> **Assignment**
Restate the lines of the material below word for word, from the first through the one containing "serán muy anchos.", and include nothing else; pictures stay out.

> **Excerpted records**
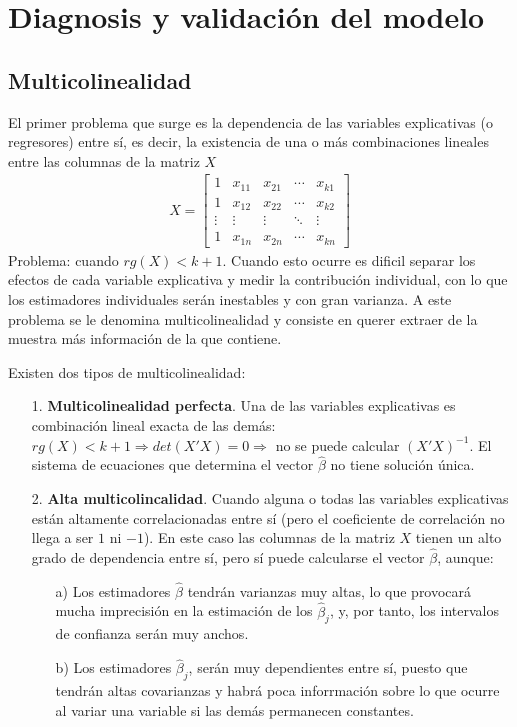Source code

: \section{Diagnosis y validación del modelo}

\subsection{Multicolinealidad}
El primer problema que surge es la dependencia de las variables explicativas (o regresores) entre sí, es decir, la existencia de una o más combinaciones lineales entre las columnas de la matriz $X$
\begin{align*}
    X = \begin{bmatrix}
            1      & x_{11} & x_{21} & \cdots & x_{k1} \\
            1      & x_{12} & x_{22} & \cdots & x_{k2} \\
            \vdots & \vdots & \vdots & \ddots & \vdots \\
            1      & x_{1n} & x_{2n} & \cdots & x_{kn}
        \end{bmatrix}
\end{align*}
Problema: cuando $rg(X) < k +1$. Cuando esto ocurre es dificil separar los efectos de cada variable explicativa y medir la contribución individual, con lo que los estimadores individuales serán inestables y con gran varianza. A este problema se le denomina multicolinealidad y consiste en querer extraer de la muestra más información de la que contiene.

Existen dos tipos de multicolinealidad:
\begin{enumerate}
    \item[1.] \textbf{Multicolinealidad perfecta}. Una de las variables explicativas es combinación lineal exacta de las demás: $rg(X) < k+1 \Longrightarrow det(X'X) = 0 \Longrightarrow$ no se puede calcular $(X'X)^{-1}$. El sistema de ecuaciones que determina el vector $\widehat{\beta}$ no tiene solución única.
    \item[2.]\textbf{Alta multicolincalidad}. Cuando alguna o todas las variables explicativas están altamente correlacionadas entre sí (pero el coeficiente de correlación no llega a ser $1$ ni $-1$). En este caso las columnas de la matriz $X$ tienen un alto grado de dependencia entre sí, pero sí puede calcularse el vector $\widehat{\beta}$, aunque:
          \begin{enumerate}
              \item[a)] Los estimadores $\widehat{\beta}$ tendrán varianzas muy altas, lo que provocará mucha imprecisión en la estimación de los $\widehat{\beta}_j$, y, por tanto, los intervalos de confianza serán muy anchos.
              \item[b)] Los estimadores $\widehat{\beta}_j$, serán muy dependientes entre sí, puesto que tendrán altas covarianzas y habrá poca inforrmación sobre lo que ocurre al variar una variable si las demás permanecen constantes.
          \end{enumerate}
\end{enumerate}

> **Your solution**
Source code

: \section{Diagnosis y validación del modelo}

\subsection{Multicolinealidad}
El primer problema que surge es la dependencia de las variables explicativas (o regresores) entre sí, es decir, la existencia de una o más combinaciones lineales entre las columnas de la matriz $X$
\begin{align*}
    X = \begin{bmatrix}
            1      & x_{11} & x_{21} & \cdots & x_{k1} \\
            1      & x_{12} & x_{22} & \cdots & x_{k2} \\
            \vdots & \vdots & \vdots & \ddots & \vdots \\
            1      & x_{1n} & x_{2n} & \cdots & x_{kn}
        \end{bmatrix}
\end{align*}
Problema: cuando $rg(X) < k +1$. Cuando esto ocurre es dificil separar los efectos de cada variable explicativa y medir la contribución individual, con lo que los estimadores individuales serán inestables y con gran varianza. A este problema se le denomina multicolinealidad y consiste en querer extraer de la muestra más información de la que contiene.

Existen dos tipos de multicolinealidad:
\begin{enumerate}
    \item[1.] \textbf{Multicolinealidad perfecta}. Una de las variables explicativas es combinación lineal exacta de las demás: $rg(X) < k+1 \Longrightarrow det(X'X) = 0 \Longrightarrow$ no se puede calcular $(X'X)^{-1}$. El sistema de ecuaciones que determina el vector $\widehat{\beta}$ no tiene solución única.
    \item[2.]\textbf{Alta multicolincalidad}. Cuando alguna o todas las variables explicativas están altamente correlacionadas entre sí (pero el coeficiente de correlación no llega a ser $1$ ni $-1$). En este caso las columnas de la matriz $X$ tienen un alto grado de dependencia entre sí, pero sí puede calcularse el vector $\widehat{\beta}$, aunque:
          \begin{enumerate}
              \item[a)] Los estimadores $\widehat{\beta}$ tendrán varianzas muy altas, lo que provocará mucha imprecisión en la estimación de los $\widehat{\beta}_j$, y, por tanto, los intervalos de confianza serán muy anchos.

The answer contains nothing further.